### [DATA RECORDS]

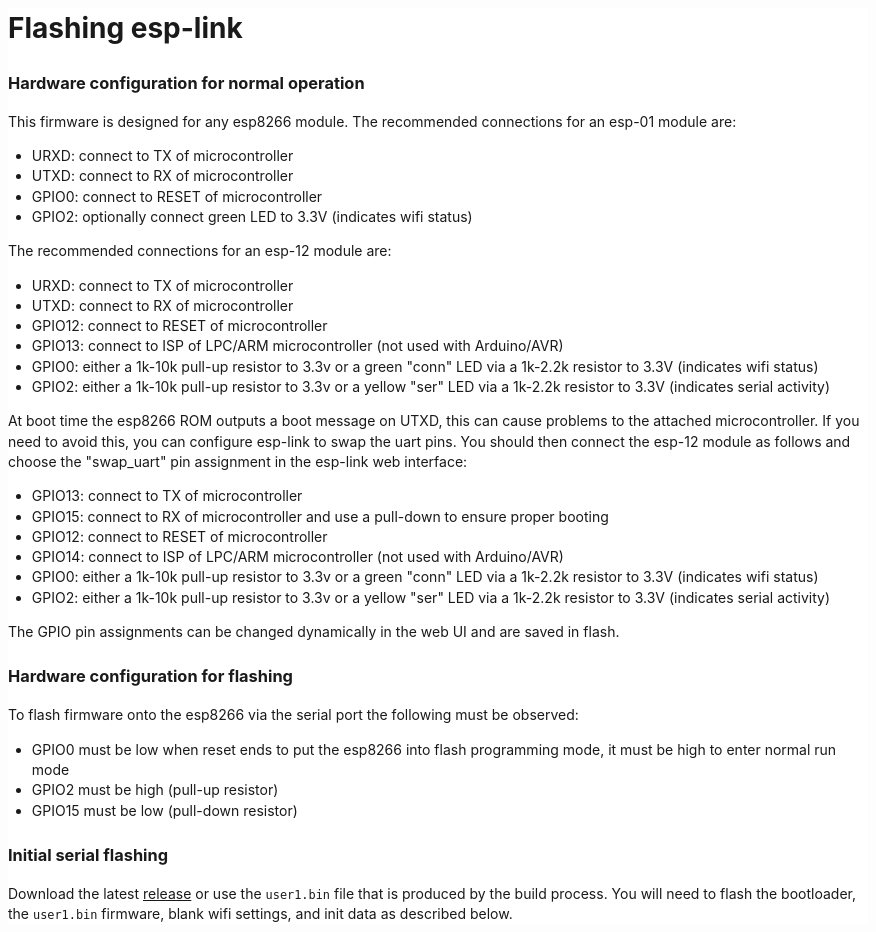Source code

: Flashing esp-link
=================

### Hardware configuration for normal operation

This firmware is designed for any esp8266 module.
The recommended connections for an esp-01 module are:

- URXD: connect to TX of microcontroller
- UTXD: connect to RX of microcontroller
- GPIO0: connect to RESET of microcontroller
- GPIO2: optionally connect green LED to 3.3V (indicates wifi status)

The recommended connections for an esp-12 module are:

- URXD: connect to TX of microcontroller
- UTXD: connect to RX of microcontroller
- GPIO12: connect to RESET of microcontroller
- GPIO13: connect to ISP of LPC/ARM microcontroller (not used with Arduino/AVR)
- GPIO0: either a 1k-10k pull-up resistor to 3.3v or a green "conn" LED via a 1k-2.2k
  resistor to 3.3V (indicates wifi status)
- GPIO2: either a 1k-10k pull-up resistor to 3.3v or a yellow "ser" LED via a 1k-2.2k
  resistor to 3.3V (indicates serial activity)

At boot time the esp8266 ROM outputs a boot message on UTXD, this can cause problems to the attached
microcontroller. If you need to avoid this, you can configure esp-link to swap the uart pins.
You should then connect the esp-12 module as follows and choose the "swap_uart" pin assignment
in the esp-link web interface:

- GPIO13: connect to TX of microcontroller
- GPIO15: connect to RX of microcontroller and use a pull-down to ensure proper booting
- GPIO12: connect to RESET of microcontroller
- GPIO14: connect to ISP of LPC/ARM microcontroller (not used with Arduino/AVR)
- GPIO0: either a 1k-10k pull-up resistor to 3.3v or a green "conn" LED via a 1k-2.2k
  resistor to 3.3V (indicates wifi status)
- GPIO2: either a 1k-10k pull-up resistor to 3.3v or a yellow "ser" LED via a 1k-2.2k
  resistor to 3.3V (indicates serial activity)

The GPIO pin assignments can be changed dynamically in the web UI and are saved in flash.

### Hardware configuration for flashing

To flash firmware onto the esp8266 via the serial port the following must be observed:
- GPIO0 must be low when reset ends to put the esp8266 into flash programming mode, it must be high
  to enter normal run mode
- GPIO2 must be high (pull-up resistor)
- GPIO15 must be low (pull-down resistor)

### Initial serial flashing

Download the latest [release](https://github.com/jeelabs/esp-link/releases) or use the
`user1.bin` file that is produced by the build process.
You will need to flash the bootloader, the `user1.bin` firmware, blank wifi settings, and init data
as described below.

### [EXERCISE INSTRUCTIONS]
An answer that restates all the entries exactly and drops the images is what is needed.

### [TASK RESPONSE]
Source code

: Flashing esp-link
=================

### Hardware configuration for normal operation

This firmware is designed for any esp8266 module.
The recommended connections for an esp-01 module are:

- URXD: connect to TX of microcontroller
- UTXD: connect to RX of microcontroller
- GPIO0: connect to RESET of microcontroller
- GPIO2: optionally connect green LED to 3.3V (indicates wifi status)

The recommended connections for an esp-12 module are:

- URXD: connect to TX of microcontroller
- UTXD: connect to RX of microcontroller
- GPIO12: connect to RESET of microcontroller
- GPIO13: connect to ISP of LPC/ARM microcontroller (not used with Arduino/AVR)
- GPIO0: either a 1k-10k pull-up resistor to 3.3v or a green "conn" LED via a 1k-2.2k
  resistor to 3.3V (indicates wifi status)
- GPIO2: either a 1k-10k pull-up resistor to 3.3v or a yellow "ser" LED via a 1k-2.2k
  resistor to 3.3V (indicates serial activity)

At boot time the esp8266 ROM outputs a boot message on UTXD, this can cause problems to the attached
microcontroller. If you need to avoid this, you can configure esp-link to swap the uart pins.
You should then connect the esp-12 module as follows and choose the "swap_uart" pin assignment
in the esp-link web interface:

- GPIO13: connect to TX of microcontroller
- GPIO15: connect to RX of microcontroller and use a pull-down to ensure proper booting
- GPIO12: connect to RESET of microcontroller
- GPIO14: connect to ISP of LPC/ARM microcontroller (not used with Arduino/AVR)
- GPIO0: either a 1k-10k pull-up resistor to 3.3v or a green "conn" LED via a 1k-2.2k
  resistor to 3.3V (indicates wifi status)
- GPIO2: either a 1k-10k pull-up resistor to 3.3v or a yellow "ser" LED via a 1k-2.2k
  resistor to 3.3V (indicates serial activity)

The GPIO pin assignments can be changed dynamically in the web UI and are saved in flash.

### Hardware configuration for flashing

To flash firmware onto the esp8266 via the serial port the following must be observed:
- GPIO0 must be low when reset ends to put the esp8266 into flash programming mode, it must be high
  to enter normal run mode
- GPIO2 must be high (pull-up resistor)
- GPIO15 must be low (pull-down resistor)

### Initial serial flashing

Download the latest [release](https://github.com/jeelabs/esp-link/releases) or use the
`user1.bin` file that is produced by the build process.
You will need to flash the bootloader, the `user1.bin` firmware, blank wifi settings, and init data
as described below.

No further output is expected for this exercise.